Phyllis Wyeth, 71, remembers the first time she posed for him. Jamie was concentrating, not talking, so she brought out a New York Times to read. "He told me, 'Let me know when you're finished with all that and we'll start.' "

It's obvious that back-and-forth humor has never left their house. But there have been tough days.

"Before she had an accident, she was a great athlete - in addition to riding, she skied and she rowed," her husband said. "I think that the physicality brought her through this thing. I remember when she was walking on crutches all the time. . . . These doctors always came to me at the end of the day and said, 'Physically, she shouldn't be walking. She doesn't have the muscles to do it. She's doing it out of sheer determination, and balance.' "

Phyllis and Jamie got to know politicians of both parties and she isn't afraid to push causes she believes are important. She was an environmentalist decades before it became fashionable. And she worked hard to get federal office buildings handicap-accessible, she said, not just through lobbying, but following the bill through the process, counting votes.

"I hear people say, 'Oh God, I have such problems,' " Jamie Wyeth said. "I think, 'You think you have problems?' For her to get up every day and not only just that, but to go on and do what she's done. She started a school in Maine to teach younger-generation fishermen - because the fishing's crashing up there - to get into aquaculture. She's now started a foundation here to bring inner-city kids out here to see that food doesn't grow in grocery stores, that you actually plant."

And she's stayed in the horse business, buying and selling on a small scale. It's part of the Union Rags legend how she sold the horse and bought him back.

"True story," Jamie Wyeth said. "She literally had this dream, woke me up in the middle of the night, said, 'I have to get that horse back.' "

Most horses are scared of her motorized scooter, Phyllis Wyeth said, but Union Rags got used to it early on the farm.

"He always had no problem with it," Jamie Wyeth said. "He'd come right up to her in the field. This continues to this day. We go back to the barn after a race, he'll go up right up and sort of nuzzle her.

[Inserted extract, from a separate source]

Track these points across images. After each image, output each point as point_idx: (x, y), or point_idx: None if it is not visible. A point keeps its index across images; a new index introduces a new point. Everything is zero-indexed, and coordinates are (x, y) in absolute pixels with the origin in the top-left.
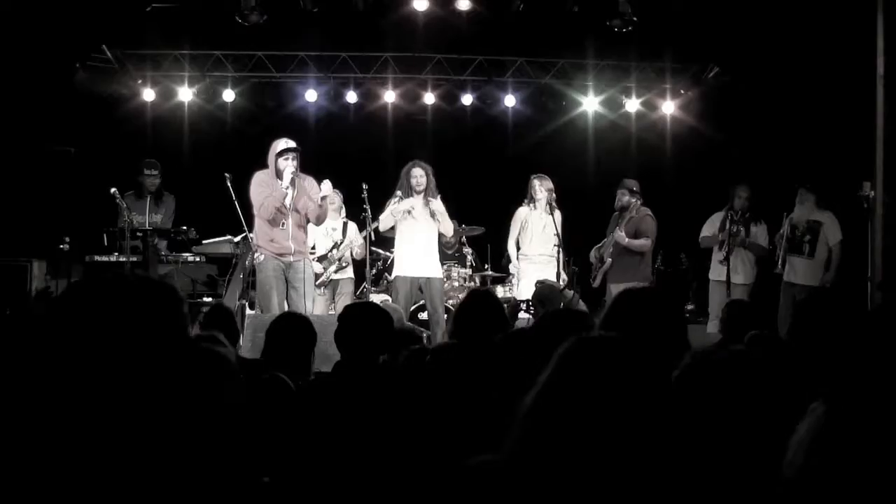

Usually, horses start backing up because they're terrified by that machine she's driving."

Union Rags was born at Royal Oak Farm in Paris, Ky., the last foal of his dam, the Gone West mare Tempo, finishing off a line from her parents' great sire.

Even as Union Rags began winning races, she didn't allow herself to dream too big, she said. Now this is getting real to her. She had just gotten off the phone with trainer Michael Matz, who had reported on the Friday morning gallop at Churchill Downs.

"It's still disbelief," Phyllis Wyeth said, talking about her operation as a "teeny little farm" going up against "conglomerates," as her husband calls them.

"I have four foals," she said, "and one makes the Kentucky Derby."